> [Task objective]: Gather every line in the items below that contains the string "custom". Copy each of those lines in full.

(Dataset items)
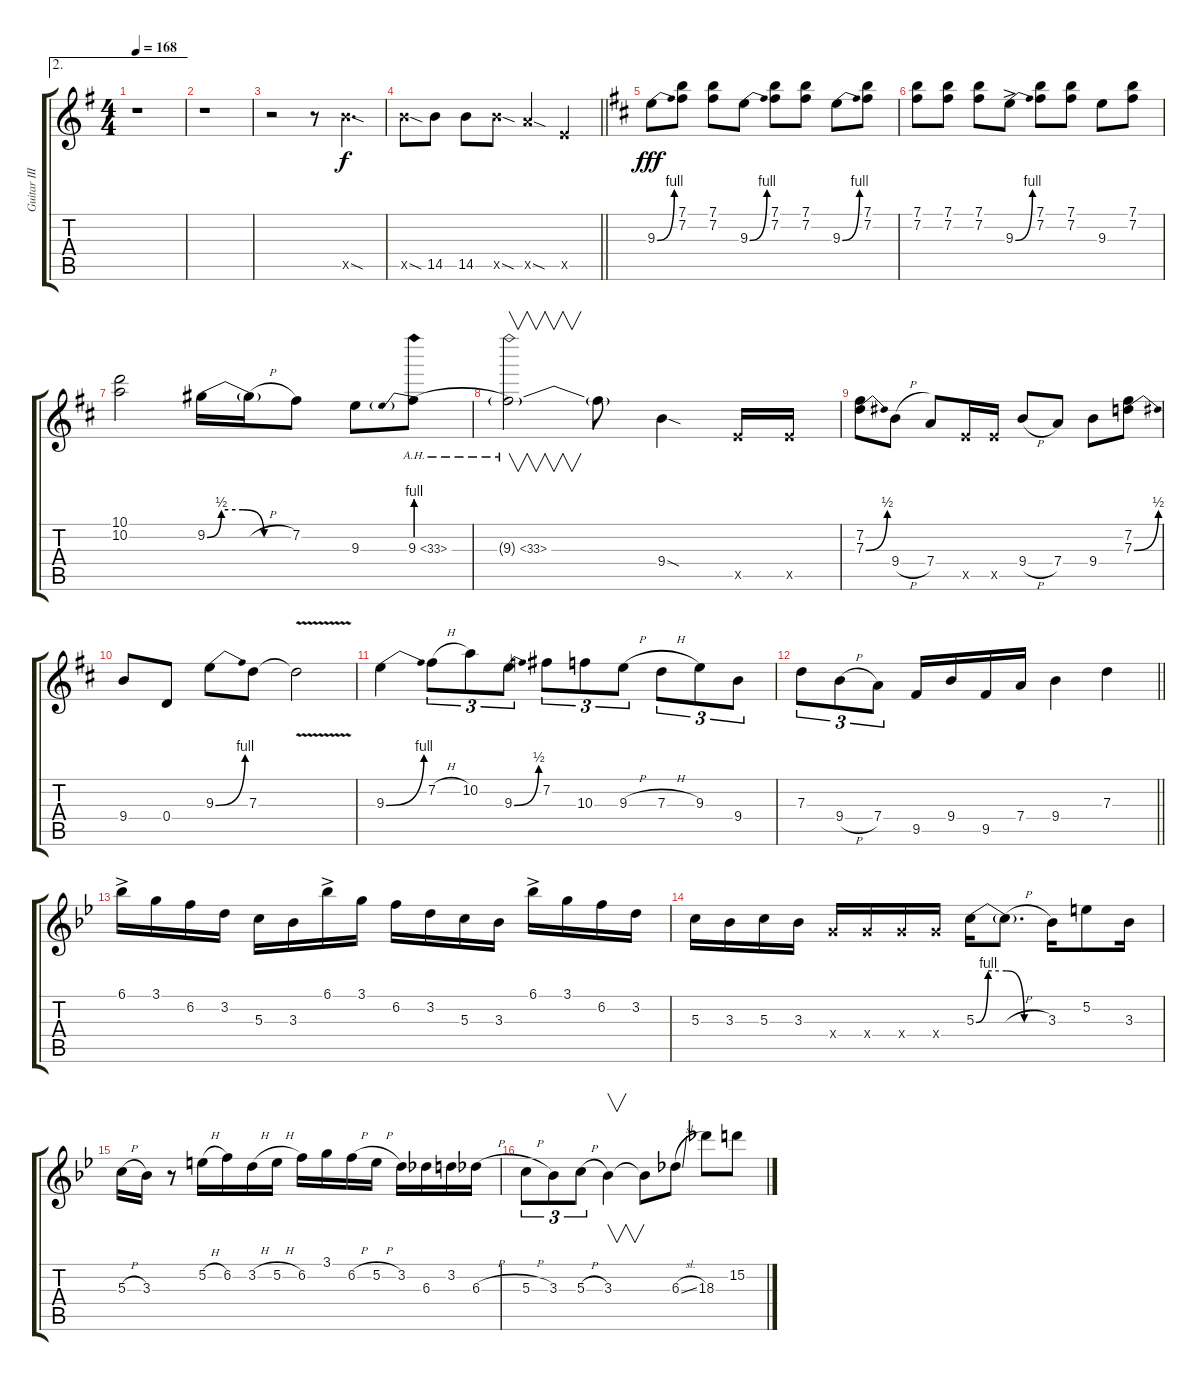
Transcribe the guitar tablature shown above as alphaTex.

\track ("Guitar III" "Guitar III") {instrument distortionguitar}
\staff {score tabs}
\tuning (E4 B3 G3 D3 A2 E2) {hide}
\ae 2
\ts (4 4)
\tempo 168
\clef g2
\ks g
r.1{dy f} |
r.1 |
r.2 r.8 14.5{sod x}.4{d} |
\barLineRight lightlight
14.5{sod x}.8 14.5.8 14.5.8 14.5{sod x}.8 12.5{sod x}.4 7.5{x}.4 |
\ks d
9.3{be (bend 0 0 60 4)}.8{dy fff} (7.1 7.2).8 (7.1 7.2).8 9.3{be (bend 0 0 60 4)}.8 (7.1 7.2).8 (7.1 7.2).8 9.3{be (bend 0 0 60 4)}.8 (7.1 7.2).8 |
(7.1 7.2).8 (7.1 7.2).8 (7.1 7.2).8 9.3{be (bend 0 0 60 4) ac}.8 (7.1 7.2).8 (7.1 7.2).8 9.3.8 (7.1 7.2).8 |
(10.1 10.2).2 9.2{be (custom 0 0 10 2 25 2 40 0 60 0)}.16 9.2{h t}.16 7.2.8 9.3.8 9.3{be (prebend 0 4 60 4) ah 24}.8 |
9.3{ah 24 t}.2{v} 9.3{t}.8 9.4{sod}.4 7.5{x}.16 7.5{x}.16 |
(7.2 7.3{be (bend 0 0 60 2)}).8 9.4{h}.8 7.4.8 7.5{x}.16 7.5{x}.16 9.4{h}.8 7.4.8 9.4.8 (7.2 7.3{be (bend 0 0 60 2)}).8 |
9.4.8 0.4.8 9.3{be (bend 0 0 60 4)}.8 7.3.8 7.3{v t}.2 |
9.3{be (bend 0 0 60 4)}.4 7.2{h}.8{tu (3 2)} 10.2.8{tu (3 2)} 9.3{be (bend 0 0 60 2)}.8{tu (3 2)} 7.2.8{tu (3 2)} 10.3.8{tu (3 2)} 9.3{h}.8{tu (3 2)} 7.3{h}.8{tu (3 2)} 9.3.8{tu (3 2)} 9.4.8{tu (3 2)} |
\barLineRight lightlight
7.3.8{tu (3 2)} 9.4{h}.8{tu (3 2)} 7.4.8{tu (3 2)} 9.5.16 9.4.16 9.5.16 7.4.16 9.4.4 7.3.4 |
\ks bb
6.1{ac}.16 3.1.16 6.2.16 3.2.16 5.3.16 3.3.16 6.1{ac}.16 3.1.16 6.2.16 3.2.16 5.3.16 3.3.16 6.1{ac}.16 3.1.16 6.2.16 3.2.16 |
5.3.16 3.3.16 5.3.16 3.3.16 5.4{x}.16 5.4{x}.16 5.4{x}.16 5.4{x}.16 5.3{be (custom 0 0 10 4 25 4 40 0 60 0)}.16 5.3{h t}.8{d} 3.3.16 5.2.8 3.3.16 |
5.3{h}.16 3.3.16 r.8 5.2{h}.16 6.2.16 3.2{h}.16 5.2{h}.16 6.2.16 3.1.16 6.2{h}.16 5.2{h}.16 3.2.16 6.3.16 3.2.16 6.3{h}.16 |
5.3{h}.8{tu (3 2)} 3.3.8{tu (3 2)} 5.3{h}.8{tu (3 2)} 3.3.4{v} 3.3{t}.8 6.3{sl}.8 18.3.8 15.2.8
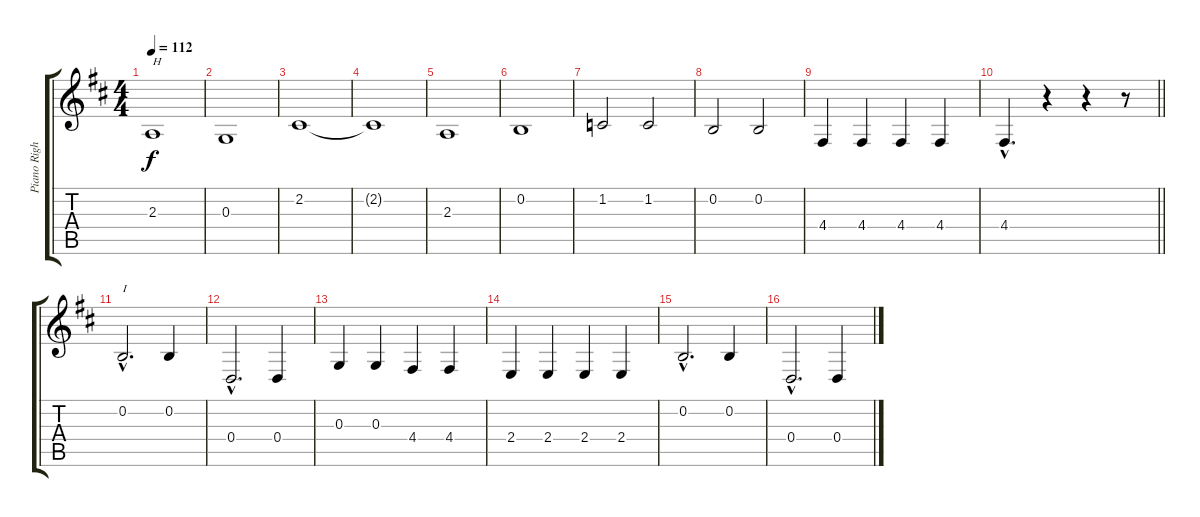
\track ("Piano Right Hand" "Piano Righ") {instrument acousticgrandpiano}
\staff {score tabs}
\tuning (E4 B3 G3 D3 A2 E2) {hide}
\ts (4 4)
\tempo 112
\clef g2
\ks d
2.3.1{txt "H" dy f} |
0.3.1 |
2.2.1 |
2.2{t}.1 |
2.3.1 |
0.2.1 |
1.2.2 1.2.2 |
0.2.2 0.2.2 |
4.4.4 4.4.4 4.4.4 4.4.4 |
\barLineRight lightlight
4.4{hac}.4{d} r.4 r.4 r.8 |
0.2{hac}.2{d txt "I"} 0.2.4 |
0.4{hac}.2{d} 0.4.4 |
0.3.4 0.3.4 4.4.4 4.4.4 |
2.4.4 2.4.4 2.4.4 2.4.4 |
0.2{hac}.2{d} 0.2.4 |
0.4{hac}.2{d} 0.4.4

> [Correct response]:
(10.1 10.2).2 9.2{be (custom 0 0 10 2 25 2 40 0 60 0)}.16 9.2{h t}.16 7.2.8 9.3.8 9.3{be (prebend 0 4 60 4) ah 24}.8 |
5.3.16 3.3.16 5.3.16 3.3.16 5.4{x}.16 5.4{x}.16 5.4{x}.16 5.4{x}.16 5.3{be (custom 0 0 10 4 25 4 40 0 60 0)}.16 5.3{h t}.8{d} 3.3.16 5.2.8 3.3.16 |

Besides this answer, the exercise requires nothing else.